ShardId:0 Status:ACTIVE BeginHashKey:00000000000000000000000000000000
                    EndHashKey:7FFFFFFFFFFFFFFF7FFFFFFFFFFFFFFF
ShardId:1 Status:ACTIVE BeginHashKey:7FFFFFFFFFFFFFFF7FFFFFFFFFFFFFFF
                    EndHashKey:FFFFFFFFFFFFFFFFFFFFFFFFFFFFFFFF

To merge them using the SDK:

String shardId = "0";
String adjacentShardId = "1";
MergeShardRequest req = new MergeShardRequest(projectName, topicName, shardId, adjacentShardId);
MergeShardResult resp = client.mergeShard(req);

After the merge, you have three shards:

ShardId:0 Status:CLOSED BeginHashKey:00000000000000000000000000000000
                    EndHashKey:7FFFFFFFFFFFFFFF7FFFFFFFFFFFFFFF
ShardId:1 Status:CLOSED BeginHashKey:7FFFFFFFFFFFFFFF7FFFFFFFFFFFFFFF
                    EndHashKey:FFFFFFFFFFFFFFFFFFFFFFFFFFFFFFFF
ShardId:2 Status:ACTIVE BeginHashKey:00000000000000000000000000000000
                    EndHashKey:FFFFFFFFFFFFFFFFFFFFFFFFFFFFFFFF

Usage notes

After a split or merge, the parent shards enter the CLOSED state and progress through the following lifecycle:

  • CLOSED: The shard no longer accepts writes, and you cannot perform another split or merge operation on it.
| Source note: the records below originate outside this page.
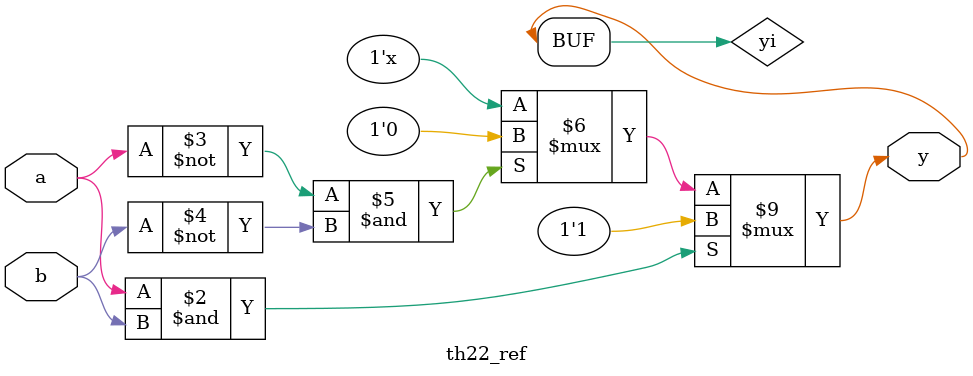
<source format=v>
module th22_ref (y,a,b);
 output y;
 input a;
 input b;
 reg yi;
  always @(a or b) begin
   if (((a) & (b))) 
    begin
      yi <=  1;
    end
    else if (((a==0) & (b==0))) 
    begin
      yi <=  0;
    end
   end
  assign #1 y = yi; 
endmodule
</source>
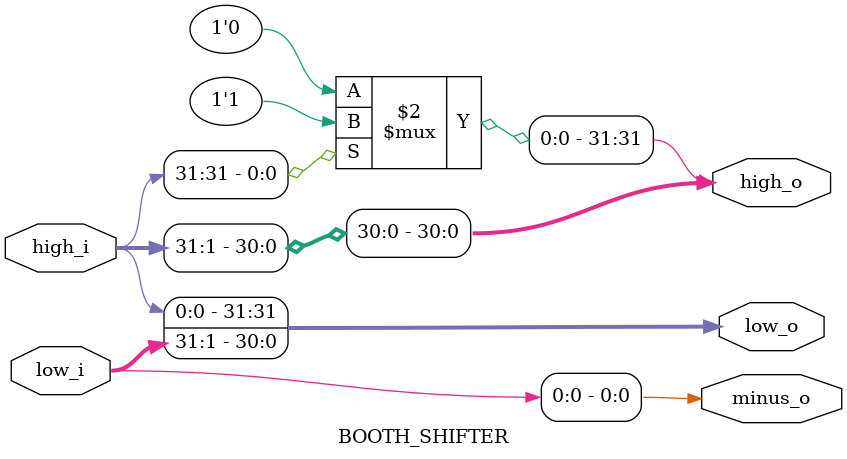
<source format=v>
`timescale 1ns / 1ps
module BOOTH_SHIFTER(
	input[31:0] high_i, input[31:0] low_i, output[31:0] high_o, output[31:0] low_o, output minus_o    );

assign minus_o = low_i[0];

assign low_o[31] = high_i[0];
assign low_o[30:0] = low_i[31:1];

assign high_o[30:0] = high_i[31:1];
assign high_o[31] = (high_i[31] == 0) ? 1'b0: 1'b1;

endmodule

</source>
Existing data remains readable by consumers.

  • Reclaimed: After the topic's lifecycle period expires, the system automatically reclaims the CLOSED shard and all data in it becomes inaccessible. If a connector is configured, its task is automatically suspended once it finishes replicating data from the CLOSED shard, and the task is deleted after the shard is reclaimed.

New shards must reach the ACTIVE state before accepting reads or writes. This typically takes less than 5 seconds. To confirm a shard is ready, call ListShard and check that its State field is ACTIVE.